((

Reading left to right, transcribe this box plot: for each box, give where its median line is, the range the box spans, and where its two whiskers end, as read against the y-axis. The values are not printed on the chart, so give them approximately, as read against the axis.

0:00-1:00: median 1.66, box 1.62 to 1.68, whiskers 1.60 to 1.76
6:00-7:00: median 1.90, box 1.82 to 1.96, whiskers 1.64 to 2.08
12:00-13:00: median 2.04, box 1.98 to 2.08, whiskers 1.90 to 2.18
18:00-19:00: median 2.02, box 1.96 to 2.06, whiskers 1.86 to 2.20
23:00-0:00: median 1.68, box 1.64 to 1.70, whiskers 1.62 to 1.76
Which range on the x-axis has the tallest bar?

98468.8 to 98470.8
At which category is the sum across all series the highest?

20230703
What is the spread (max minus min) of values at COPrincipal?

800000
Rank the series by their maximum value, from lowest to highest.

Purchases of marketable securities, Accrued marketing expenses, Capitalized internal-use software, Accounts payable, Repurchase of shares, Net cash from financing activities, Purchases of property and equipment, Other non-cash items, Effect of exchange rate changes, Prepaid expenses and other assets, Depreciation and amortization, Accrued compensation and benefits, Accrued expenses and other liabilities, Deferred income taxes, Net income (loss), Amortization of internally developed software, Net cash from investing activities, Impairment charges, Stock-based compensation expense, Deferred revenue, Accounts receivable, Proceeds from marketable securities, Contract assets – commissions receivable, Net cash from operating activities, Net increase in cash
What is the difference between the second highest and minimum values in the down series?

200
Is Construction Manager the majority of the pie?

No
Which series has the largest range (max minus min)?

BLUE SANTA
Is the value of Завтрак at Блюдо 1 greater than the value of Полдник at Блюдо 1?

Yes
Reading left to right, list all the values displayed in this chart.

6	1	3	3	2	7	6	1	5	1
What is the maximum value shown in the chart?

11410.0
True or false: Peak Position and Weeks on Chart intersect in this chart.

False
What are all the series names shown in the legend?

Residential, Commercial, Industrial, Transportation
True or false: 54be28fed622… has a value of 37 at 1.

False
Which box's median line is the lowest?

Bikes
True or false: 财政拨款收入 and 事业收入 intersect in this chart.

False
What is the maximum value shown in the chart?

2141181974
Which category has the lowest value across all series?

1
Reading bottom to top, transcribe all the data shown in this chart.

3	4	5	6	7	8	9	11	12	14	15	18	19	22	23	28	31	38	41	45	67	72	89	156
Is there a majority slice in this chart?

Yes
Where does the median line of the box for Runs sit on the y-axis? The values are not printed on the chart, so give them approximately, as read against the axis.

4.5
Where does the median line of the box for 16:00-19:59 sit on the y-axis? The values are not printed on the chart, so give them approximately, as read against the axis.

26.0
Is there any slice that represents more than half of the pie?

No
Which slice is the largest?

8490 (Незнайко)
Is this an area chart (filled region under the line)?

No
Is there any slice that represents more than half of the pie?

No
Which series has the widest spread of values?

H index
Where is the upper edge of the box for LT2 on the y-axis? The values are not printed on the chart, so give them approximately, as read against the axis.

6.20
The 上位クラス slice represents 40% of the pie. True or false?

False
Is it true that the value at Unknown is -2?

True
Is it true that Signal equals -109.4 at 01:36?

))

Task item ▸ Pull out every line above that contains the word "series", and copy each one in full.

Reply to the task ▸
At which category is the sum across all series the highest?
Rank the series by their maximum value, from lowest to highest.
What is the difference between the second highest and minimum values in the down series?
Which series has the largest range (max minus min)?
What are all the series names shown in the legend?
Which category has the lowest value across all series?
Which series has the widest spread of values?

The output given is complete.